------ DATA SECTION ------

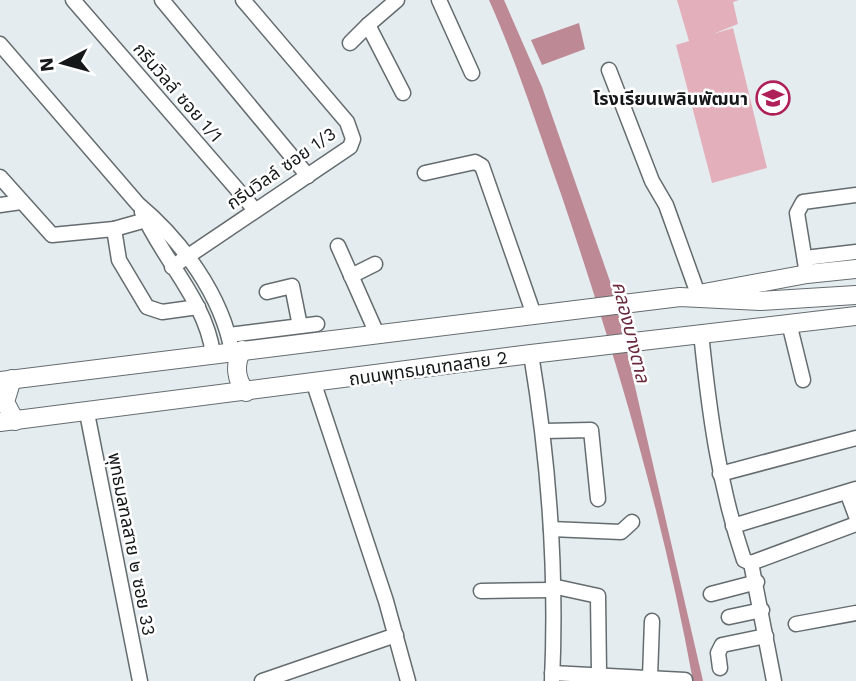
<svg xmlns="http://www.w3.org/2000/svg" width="856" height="681" font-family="'Work Sans','Noto Sans Thai',sans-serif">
<rect width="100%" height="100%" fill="#e4ecef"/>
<path fill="#e3afbb" d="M677,0h62l-6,2 5,22 -25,10 20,-6 34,140 -55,15 -36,-138 13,-4z"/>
<g fill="#bd8995">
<path d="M489,0h15l38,87 70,200 91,394h-10c-30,-166 -78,-328 -132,-487 -23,-65 -44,-131 -72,-194z"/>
<path d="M579,23l6,26 -43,16 -11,-25z"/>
</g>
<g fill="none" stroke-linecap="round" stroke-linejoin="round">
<defs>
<g id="minor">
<path d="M73,0l182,210"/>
<path d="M162,0l146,176"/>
<path d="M397,0l-29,25 35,68"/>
<path d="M439,0l33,73"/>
<path d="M350,43l18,-18"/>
<path d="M0,44l138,160c43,36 84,91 94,148"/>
<path d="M609,70l43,111 14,24 32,89"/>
<path d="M425,173l50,-11 7,4 52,149"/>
<path d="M0,177l52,58 62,-6 32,-9"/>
<path d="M0,205l21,-3"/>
<path d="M142,212c21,48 64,89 71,142"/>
<path d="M114,229l5,31 28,47 15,5 36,-5"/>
<path d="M338,246l39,88"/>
<path d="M805,258l51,-6"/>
<path d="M172,267l178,-120 3,-8 -6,-17 -104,-122"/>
<path d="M807,274l-10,-61 6,-11 53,-7"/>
<path d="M351,276l24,-12"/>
<path d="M267,292l25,-6 8,40"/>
<path d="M789,323l14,57"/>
<path d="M701,333c8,78 18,153 43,227l7,3 105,-39"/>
<path d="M229,335l88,-11"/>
<path d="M531,354c18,108 26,217 21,327"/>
<path d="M314,384l72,217 22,80"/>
<path d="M87,413l53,268"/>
<path d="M544,431l47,-1 7,69"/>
<path d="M720,474l136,-36"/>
<path d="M847,492l9,24"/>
<path d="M733,526l123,-37"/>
<path d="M551,529l70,3 11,-10"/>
<path d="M751,563l23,118"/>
<path d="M552,586l46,10 1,77"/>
<path d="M481,591l71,-1"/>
<path d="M711,594l46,-12"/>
<path d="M729,617l33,-7"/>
<path d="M796,624l60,-11"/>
<path d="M720,668l-2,-15 4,-8 44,-9"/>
<path d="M552,673l133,7"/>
<path d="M650,677l2,-56"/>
<path d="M262,681l134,-46"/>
</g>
<g id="major">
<path d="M704,293l103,-19 49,-5"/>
<path d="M242,350c-8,15 -6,30 4,42"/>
<path d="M12,379l-7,23 10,19"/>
<path d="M0,381l680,-84 80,4 96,-6"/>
<path d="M0,422l531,-68 325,-38"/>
</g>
</defs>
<use href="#minor" stroke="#656c6f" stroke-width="17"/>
<use href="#major" stroke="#656c6f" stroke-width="20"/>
<use href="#minor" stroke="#fff" stroke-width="14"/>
<use href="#major" stroke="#fff" stroke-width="18"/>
</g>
<defs>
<symbol id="school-ring" viewBox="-11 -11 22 22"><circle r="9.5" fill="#fff" stroke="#af2059" stroke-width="1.5"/><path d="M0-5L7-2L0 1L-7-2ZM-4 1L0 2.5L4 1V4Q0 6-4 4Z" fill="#af2059"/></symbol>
</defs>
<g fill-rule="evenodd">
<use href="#school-ring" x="754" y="79" width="38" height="38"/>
</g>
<g text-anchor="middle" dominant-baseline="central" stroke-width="5" stroke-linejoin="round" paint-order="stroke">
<g font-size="18" fill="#151819" stroke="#fff">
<text transform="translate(178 92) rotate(49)">กรีนวิลล์ ซอย 1/1</text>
<text transform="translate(281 168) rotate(-35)">กรีนวิลล์ ซอย 1/3</text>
<text transform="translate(428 368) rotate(-8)">ถนนพุทธมณฑลสาย 2</text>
<text transform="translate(132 544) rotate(79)">พุทธมลฑลสาย ๒ ซอย 33</text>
</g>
<g font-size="18" font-weight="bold" fill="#151819" stroke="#fff" text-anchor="end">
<text x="748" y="98">โรงเรียนเพลินพัฒนา</text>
</g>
<g font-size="19" font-style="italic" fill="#69283c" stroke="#fff">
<text transform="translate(631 332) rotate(76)">คลองบางตาล</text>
</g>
</g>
<g transform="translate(63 63) rotate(264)" stroke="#ffffff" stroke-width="5" paint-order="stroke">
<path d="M0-5L12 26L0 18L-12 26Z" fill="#151819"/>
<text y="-10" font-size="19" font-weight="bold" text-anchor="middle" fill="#151819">N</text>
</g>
</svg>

------

§ **TASK OBJECTIVE**:
The expected answer holds each line from the listing above where the string "linejoin" is present.

§ **EXERCISE RESULT**:
<g fill="none" stroke-linecap="round" stroke-linejoin="round">
<g text-anchor="middle" dominant-baseline="central" stroke-width="5" stroke-linejoin="round" paint-order="stroke">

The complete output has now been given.